Les Tunisiens votaient dimanche pour élire leur président après une transition parfois chaotique de quatre ans dans ce pays où les tensions restent réelles, un homme armé ayant été tué dans la nuit par des militaires après une tentative d'attaque.
Les quelque 5,3 millions d'électeurs ont le choix pour ce deuxième tour entre le président sortant Moncef Marzouki, 69 ans, et le favori Béji Caïd Essebsi, 88 ans et chef du parti anti-islamiste Nidaa Tounès, victorieux aux législatives d'octobre.
A 14H30 (13H30 GMT), la participation s'établissait à 36,8% en Tunisie.
Des dizaines de milliers de militaires et policiers ont été déployés pour assurer le bon déroulement du scrutin alors que la Tunisie est confrontée depuis la révolution de 2011 à de multiples attaques, notamment le long de la frontière avec l'Algérie, attribuées à la mouvance jihadiste.
Dans la nuit, une unité a été attaquée par un "groupe armé" devant une école de la région de Kairouan (160 km au sud de Tunis) où du matériel destiné aux élections était stocké, mais les autorités se sont refusées à évoquer la piste jihadiste. Un assaillant a été tué et trois autres arrêtés, selon le ministère de la Défense.
"Ce qui s'est passé hier n'a pas d'ampleur (). Au niveau sécuritaire, les choses se passent plutôt très bien. Je peux vous dire que nous sommes préparés à toutes les urgences", a dit à l'AFP le Premier ministre Mehdi Jomaa.
L'incident intervient quelques jours après que des combattants tunisiens ayant rejoint le groupe Etat islamique ont revendiqué les assassinats des personnalités anti-islamistes Chokri Belaïd et Mohamed Brahmi en 2013, qui avaient plongé la Tunisie dans une crise politique profonde.
Ils ont aussi appelé au boycott du scrutin et menacé de nouvelles violences.
Les autorités se veulent rassurantes sur le bon déroulement du vote, qui s?achèvera à 18H00 (17H00 GMT). Les résultats pourraient être connus dès lundi soir selon l'instance électorale (ISIE), qui a cependant jusqu'au 24 décembre pour annoncer l'identité du président pour les cinq prochaines années.
- 'La dictature, c'est fini' -
Le vainqueur deviendra le premier chef d'Etat tunisien élu librement depuis l'indépendance en 1956. Habib Bourguiba, le premier président, et Zine El Abidine Ben Ali, renversé en 2011, avaient constamment eu recours à la fraude ou au plébiscite, et M. Marzouki avait été élu par l'Assemblée constituante à la faveur d'un accord politique avec les islamistes d'Ennahda.
La presse tunisienne a salué un jour "historique" qui doit achever de doter le pays berceau du "Printemps arabe" d'institutions pérennes après des législatives déjà considérées comme libres par la communauté internationale.
La campagne a vu les deux finalistes s'affronter sur un ton acrimonieux agrémenté d'insultes.
Moncef Marzouki s'est présenté en défenseur de la révolution face au retour des tenants de l'ancien régime, accusant son adversaire de préparer des fraudes tout en l?égratignant sur son âge.
Béji Caïd Essebsi, qui a servi Bourguiba comme Ben Ali avant d'assurer plusiers mois la fonction de Premier ministre après la révolution, s'est posé en homme providentiel à même de réparer les dégâts causés par Ennahda, au pouvoir de 2012 à début 2014, et leur allié M. Marzouki.
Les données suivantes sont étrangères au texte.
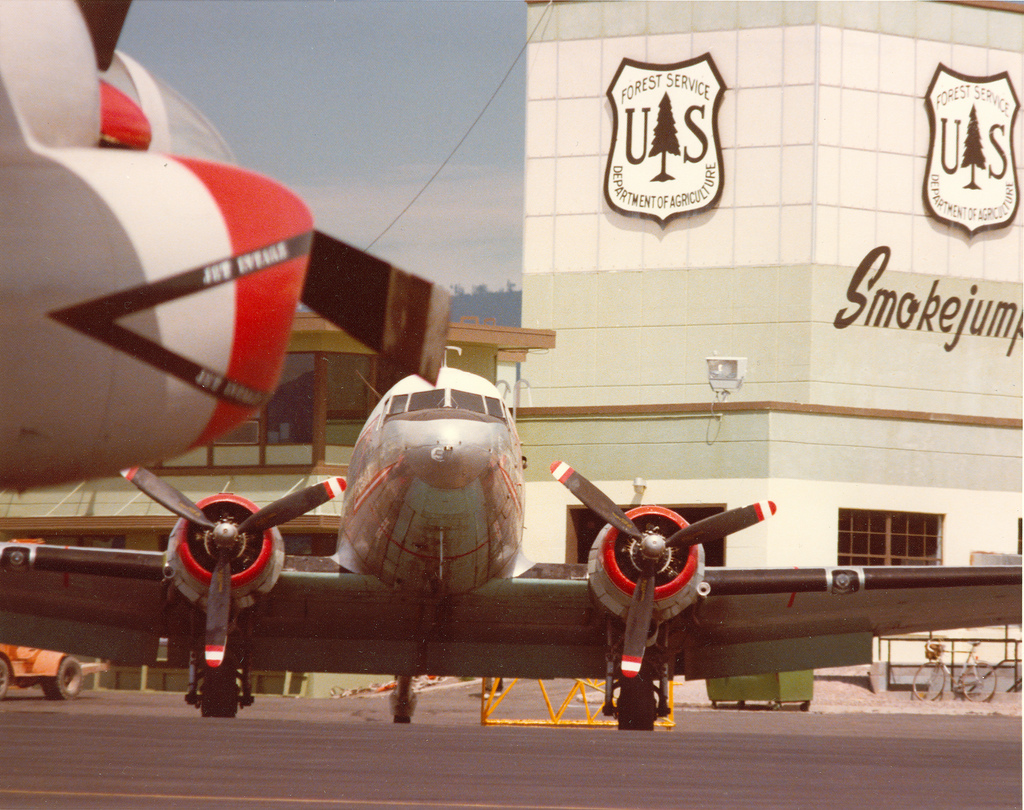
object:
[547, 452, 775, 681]
engine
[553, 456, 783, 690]
propeller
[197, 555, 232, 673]
blade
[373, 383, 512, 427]
windows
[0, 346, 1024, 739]
airplane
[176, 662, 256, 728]
wheel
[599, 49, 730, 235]
sign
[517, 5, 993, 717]
building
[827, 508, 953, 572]
windows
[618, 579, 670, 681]
propeller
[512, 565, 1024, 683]
wing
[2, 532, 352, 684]
wing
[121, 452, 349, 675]
propellor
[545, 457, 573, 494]
tips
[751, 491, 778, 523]
tips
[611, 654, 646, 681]
tips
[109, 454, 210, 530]
propeller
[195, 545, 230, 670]
propeller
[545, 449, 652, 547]
propeller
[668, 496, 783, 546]
propeller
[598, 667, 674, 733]
wheel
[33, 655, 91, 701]
wheel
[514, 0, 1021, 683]
airport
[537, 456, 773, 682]
engine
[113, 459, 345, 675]
engine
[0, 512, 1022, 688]
wings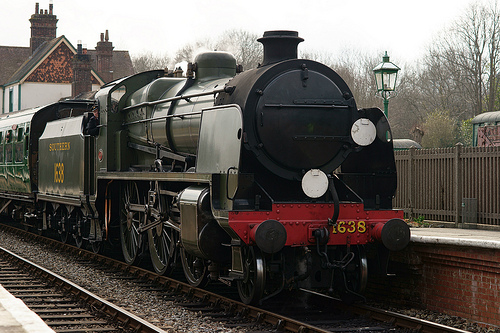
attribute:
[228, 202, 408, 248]
bumper — red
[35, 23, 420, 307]
train car — for fuel, for coal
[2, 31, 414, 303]
train — old, black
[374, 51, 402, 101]
light fixture — attractive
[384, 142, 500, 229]
fence — tight, brown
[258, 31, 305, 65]
smoke stack — black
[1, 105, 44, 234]
car — green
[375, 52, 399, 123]
lamppost — green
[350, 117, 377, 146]
circle — round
Il a qualifié son concurrent "d'extrémiste" et lui a prêté le soutien des jihadistes.
"Le jeu démocratique nécessite que chacun de nous accepte le résultat du vote avec un esprit sportif", a cependant souligné après avoir voté M. Marzouki.
Des Tunisiens ont regretté le manque de retenue des candidats mais estiment que ce scrutin reste la clé pour une sortie par le haut de la transition post-révolutionnaire, à l'inverse de pays comme la Libye, la Syrie ou l'Egypte.
"Nos candidats, nos politiques ne sont peut-être pas les meilleurs, mais on avance, la dictature c'est fini", estime ainsi Mohamed Taïeb, épicier à Tunis.
Les pouvoirs du président ont été limités dans la Constitution adoptée en janvier pour éviter un retour à l'autoritarisme.